Excerpt to read:

>> START

Relationships =/= love. You can seek a relationship, and you can want love in the relationship, but you can't force love. Boney said just about as much, with the whole "you can't control love" thing. If you attempt to superimpose love onto a relationship, it's likely going to experience turmoil. If you're calling a relationship love then that's an issue with how you read my statement. Reread that statement you bolded a couple of time and tell me where in it that I said relationships find you. You can't, because I said love finds you. I totally agree you should seek out relationships if you want them! But if you want ones that flourish, affection ideally happens before you jump into the relationship. Nor did I ever claim that relationships are effortless. Of course you have to put effort in, but a good relationship usually (but not always) feels effortless because the amount of enjoyment in it dwarfs the effort required.

While girls should not directly ask guys out, they can do many things that influence the guy to ask them out. Girls CAN ask guys out, but in most cases will be rejected unless they have a more dominant or assertive personality (which I assume is not true of most females on this site). I'm not saying this to be sexist or anything, but this is the reality and you can ask some of your female friends who have been in relationships about this.

>> END

Record excerpts:
>> START

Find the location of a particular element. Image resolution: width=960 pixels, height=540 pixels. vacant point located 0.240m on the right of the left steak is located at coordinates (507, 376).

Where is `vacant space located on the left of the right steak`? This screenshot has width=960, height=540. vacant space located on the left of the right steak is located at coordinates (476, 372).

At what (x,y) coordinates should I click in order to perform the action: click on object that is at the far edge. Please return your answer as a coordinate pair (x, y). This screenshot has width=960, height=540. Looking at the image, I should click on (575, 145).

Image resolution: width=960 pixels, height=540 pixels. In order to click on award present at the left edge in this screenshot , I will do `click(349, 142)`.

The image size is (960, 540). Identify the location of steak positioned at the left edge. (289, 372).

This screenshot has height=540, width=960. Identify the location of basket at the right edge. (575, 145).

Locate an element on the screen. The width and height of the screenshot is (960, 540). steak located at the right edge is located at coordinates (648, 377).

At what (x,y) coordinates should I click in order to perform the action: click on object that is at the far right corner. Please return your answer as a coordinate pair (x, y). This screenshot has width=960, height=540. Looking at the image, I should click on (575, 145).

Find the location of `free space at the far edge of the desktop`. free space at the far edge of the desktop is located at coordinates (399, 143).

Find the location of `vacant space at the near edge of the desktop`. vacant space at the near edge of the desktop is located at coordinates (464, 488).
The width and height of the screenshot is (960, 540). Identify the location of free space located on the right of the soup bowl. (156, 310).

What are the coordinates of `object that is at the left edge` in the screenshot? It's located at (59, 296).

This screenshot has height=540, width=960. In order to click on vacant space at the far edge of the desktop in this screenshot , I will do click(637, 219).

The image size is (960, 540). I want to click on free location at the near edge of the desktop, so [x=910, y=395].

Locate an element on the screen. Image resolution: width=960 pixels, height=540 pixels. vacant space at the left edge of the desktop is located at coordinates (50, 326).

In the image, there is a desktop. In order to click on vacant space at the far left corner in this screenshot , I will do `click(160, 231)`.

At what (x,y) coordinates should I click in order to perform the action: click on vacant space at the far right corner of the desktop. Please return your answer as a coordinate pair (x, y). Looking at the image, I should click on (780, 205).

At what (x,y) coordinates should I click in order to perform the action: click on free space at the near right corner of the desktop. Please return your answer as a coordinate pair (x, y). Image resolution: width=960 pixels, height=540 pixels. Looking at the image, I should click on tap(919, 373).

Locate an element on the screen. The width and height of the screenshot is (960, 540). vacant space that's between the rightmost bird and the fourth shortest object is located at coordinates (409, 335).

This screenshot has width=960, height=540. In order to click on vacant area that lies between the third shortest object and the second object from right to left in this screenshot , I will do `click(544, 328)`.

>> END
>> START

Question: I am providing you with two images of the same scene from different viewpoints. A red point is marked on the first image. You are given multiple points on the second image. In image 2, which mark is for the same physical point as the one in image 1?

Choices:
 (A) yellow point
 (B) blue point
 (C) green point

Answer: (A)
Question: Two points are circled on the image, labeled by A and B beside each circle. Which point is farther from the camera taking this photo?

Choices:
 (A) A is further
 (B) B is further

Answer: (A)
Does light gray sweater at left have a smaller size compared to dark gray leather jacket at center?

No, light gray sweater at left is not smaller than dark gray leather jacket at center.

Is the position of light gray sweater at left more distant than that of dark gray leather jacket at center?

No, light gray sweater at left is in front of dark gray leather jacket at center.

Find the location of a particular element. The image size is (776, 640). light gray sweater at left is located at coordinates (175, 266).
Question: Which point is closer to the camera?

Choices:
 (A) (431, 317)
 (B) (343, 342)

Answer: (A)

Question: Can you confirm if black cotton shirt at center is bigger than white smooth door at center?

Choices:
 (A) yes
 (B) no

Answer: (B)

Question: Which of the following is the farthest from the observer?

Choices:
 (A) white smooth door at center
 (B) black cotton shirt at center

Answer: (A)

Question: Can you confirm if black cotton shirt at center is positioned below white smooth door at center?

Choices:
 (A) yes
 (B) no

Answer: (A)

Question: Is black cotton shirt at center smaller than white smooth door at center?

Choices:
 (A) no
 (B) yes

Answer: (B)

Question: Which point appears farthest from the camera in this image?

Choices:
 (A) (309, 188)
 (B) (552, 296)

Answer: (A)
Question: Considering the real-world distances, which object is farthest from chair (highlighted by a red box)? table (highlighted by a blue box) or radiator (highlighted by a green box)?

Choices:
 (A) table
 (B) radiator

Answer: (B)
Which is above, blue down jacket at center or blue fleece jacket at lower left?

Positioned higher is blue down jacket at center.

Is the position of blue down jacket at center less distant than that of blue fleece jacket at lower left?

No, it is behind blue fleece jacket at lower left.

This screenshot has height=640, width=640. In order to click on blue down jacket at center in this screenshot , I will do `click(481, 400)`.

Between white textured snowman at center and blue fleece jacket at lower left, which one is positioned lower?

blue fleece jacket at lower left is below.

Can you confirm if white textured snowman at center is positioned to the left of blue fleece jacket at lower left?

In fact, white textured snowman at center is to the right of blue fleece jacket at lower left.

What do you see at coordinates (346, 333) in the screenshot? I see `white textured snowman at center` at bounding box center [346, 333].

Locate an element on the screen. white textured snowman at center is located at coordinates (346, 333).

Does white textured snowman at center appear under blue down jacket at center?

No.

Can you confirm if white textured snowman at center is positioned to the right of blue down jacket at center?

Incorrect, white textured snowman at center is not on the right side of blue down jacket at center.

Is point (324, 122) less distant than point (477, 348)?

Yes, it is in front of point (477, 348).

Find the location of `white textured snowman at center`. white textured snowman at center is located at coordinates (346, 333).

>> END

Short problem 1: In the post on relationships and love, why does a good relationship usually feel effortless?
Short problem 2: Report every line of the rows that contains the string "leather". Case counts.

Complete response 1: The enjoyment in it dwarfs the effort required.

Complete response 2:
Does light gray sweater at left have a smaller size compared to dark gray leather jacket at center?
No, light gray sweater at left is not smaller than dark gray leather jacket at center.
Is the position of light gray sweater at left more distant than that of dark gray leather jacket at center?
No, light gray sweater at left is in front of dark gray leather jacket at center.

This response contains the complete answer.